Max degree of parallelism

SQL Server over the years has been improved to recognize modern hardware, including multiple physical CPUs and multiple CPU cores (both physical and virtual) on each physical processor, with some considerations:

  • If the motherboard has more than one CPU processor socket, are these sockets populated?
  • If these multiple processors are populated, do they address their own banks of main memory (NUMA), or is the main memory shared between processors (SMP)?

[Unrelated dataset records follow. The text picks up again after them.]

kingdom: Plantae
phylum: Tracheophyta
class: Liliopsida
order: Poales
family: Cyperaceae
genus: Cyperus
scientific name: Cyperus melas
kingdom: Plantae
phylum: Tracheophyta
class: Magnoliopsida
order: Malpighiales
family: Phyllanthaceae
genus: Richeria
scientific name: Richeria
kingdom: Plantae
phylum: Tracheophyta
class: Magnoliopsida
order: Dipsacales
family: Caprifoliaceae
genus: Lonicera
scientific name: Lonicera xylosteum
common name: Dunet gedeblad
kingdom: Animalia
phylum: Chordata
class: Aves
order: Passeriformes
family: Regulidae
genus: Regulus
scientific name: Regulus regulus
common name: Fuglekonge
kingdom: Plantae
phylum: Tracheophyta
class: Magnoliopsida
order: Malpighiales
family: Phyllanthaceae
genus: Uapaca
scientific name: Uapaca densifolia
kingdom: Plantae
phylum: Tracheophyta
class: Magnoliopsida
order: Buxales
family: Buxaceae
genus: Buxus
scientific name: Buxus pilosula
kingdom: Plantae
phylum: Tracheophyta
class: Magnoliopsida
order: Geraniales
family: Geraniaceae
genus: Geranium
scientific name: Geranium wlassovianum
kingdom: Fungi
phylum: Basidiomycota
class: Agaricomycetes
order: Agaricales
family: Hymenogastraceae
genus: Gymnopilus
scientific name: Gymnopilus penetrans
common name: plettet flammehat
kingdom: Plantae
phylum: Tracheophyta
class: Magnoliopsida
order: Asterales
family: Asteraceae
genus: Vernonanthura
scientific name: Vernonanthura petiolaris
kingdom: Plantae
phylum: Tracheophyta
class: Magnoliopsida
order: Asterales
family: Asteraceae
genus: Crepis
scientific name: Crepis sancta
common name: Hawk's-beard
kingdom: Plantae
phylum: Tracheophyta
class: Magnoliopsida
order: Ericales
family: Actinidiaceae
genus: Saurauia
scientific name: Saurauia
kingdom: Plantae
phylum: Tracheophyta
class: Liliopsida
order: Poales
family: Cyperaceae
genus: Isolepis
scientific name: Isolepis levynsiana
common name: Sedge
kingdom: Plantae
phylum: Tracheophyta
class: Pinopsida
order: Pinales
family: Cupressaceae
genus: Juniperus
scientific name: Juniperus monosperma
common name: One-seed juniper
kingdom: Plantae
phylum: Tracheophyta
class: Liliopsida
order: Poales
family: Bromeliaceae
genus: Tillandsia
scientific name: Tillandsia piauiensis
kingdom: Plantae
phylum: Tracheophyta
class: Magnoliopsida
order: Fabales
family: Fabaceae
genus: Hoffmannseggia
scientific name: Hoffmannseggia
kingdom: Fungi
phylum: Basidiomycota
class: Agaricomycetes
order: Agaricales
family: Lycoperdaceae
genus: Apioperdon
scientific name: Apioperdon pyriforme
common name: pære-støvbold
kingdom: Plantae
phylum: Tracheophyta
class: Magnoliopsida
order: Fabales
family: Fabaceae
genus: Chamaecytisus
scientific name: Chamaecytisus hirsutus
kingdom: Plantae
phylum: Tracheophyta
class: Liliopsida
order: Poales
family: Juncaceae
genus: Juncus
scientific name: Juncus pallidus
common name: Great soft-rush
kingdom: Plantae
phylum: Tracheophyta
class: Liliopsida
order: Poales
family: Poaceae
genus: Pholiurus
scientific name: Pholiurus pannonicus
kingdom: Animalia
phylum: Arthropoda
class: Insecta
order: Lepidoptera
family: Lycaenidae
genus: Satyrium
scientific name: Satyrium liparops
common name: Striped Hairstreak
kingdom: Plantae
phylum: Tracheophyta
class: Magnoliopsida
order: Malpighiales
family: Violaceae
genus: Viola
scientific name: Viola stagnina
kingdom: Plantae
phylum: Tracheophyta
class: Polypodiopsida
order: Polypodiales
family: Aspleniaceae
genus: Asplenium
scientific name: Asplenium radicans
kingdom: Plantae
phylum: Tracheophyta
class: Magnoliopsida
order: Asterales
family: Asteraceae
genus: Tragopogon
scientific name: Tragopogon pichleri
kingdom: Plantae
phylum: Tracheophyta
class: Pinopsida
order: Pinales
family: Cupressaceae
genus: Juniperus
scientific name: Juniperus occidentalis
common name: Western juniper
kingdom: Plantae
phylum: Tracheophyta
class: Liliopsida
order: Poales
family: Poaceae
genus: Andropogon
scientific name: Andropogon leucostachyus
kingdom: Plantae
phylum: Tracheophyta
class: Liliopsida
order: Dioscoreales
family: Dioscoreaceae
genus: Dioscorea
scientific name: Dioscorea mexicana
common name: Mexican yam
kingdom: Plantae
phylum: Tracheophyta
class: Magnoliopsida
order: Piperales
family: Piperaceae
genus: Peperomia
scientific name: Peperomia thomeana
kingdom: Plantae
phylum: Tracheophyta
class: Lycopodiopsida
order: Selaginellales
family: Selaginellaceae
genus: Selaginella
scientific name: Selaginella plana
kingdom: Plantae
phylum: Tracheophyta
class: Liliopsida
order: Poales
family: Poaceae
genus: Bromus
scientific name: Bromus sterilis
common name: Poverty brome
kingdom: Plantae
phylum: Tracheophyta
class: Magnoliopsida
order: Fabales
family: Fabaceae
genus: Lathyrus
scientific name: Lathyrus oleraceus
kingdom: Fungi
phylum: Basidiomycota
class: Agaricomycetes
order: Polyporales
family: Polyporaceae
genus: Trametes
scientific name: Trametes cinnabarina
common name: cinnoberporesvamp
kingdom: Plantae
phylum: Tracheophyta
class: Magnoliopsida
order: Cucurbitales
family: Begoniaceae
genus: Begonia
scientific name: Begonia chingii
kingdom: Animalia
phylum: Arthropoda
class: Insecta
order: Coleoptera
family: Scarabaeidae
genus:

NUMA (Non-Uniform Memory Access) is an architecture where each physical processor and bank of RAM (Random Access Memory) is a NUMA node, and addresses its own set of memory. Any memory access outside of that local NUMA node is expensive (i.e. slow) because electrons carrying data to and from memory and CPU have farther to travel.

SMP (Symmetric Multi-Processing) architecture where memory is shared between all CPUs does not scale well, so modern servers with multiple physical processors are predominantly NUMA-based.

Bringing it back to the query optimizer, we want SQL Server to avoid using CPU cores that are not part of a NUMA node, so the max degree of parallelism should be set to the number of physical cores on a single NUMA node, up to a maximum of 8.

What about virtualisation?

All of the above assumes physical hardware, but many organisations today are running on virtual machines (VMs). When CPUs are virtualised, there are a few things to take into account.

Firstly, check that SMT (Hyper-Threading) is disabled at the BIOS level. While some people may not be comfortable losing between 15% and 30% in raw processor performance, the abovementioned security vulnerabilities are especially risky on shared resources, such as a VM host.

Secondly, there are SQL Server licencing considerations if the VM host is not licenced with Enterprise Edition, namely that all CPU cores count towards the Standard Edition CPU core count limit, be they virtual cores or physical. If you enable SMT on a machine with 16 cores and install SQL Server Standard Edition, only the first 24 of the 32 logical cores will be used, which will have a detrimental effect on performance.

Thirdly, the virtual CPU configuration for a VM guest should be 1:1 to the physical core count of the underlying host. Any skew in this mapping will also have a detrimental effect on performance.

What about SQL Server on Linux?

For these particular settings, there is no difference between SQL Server running on Windows and Linux.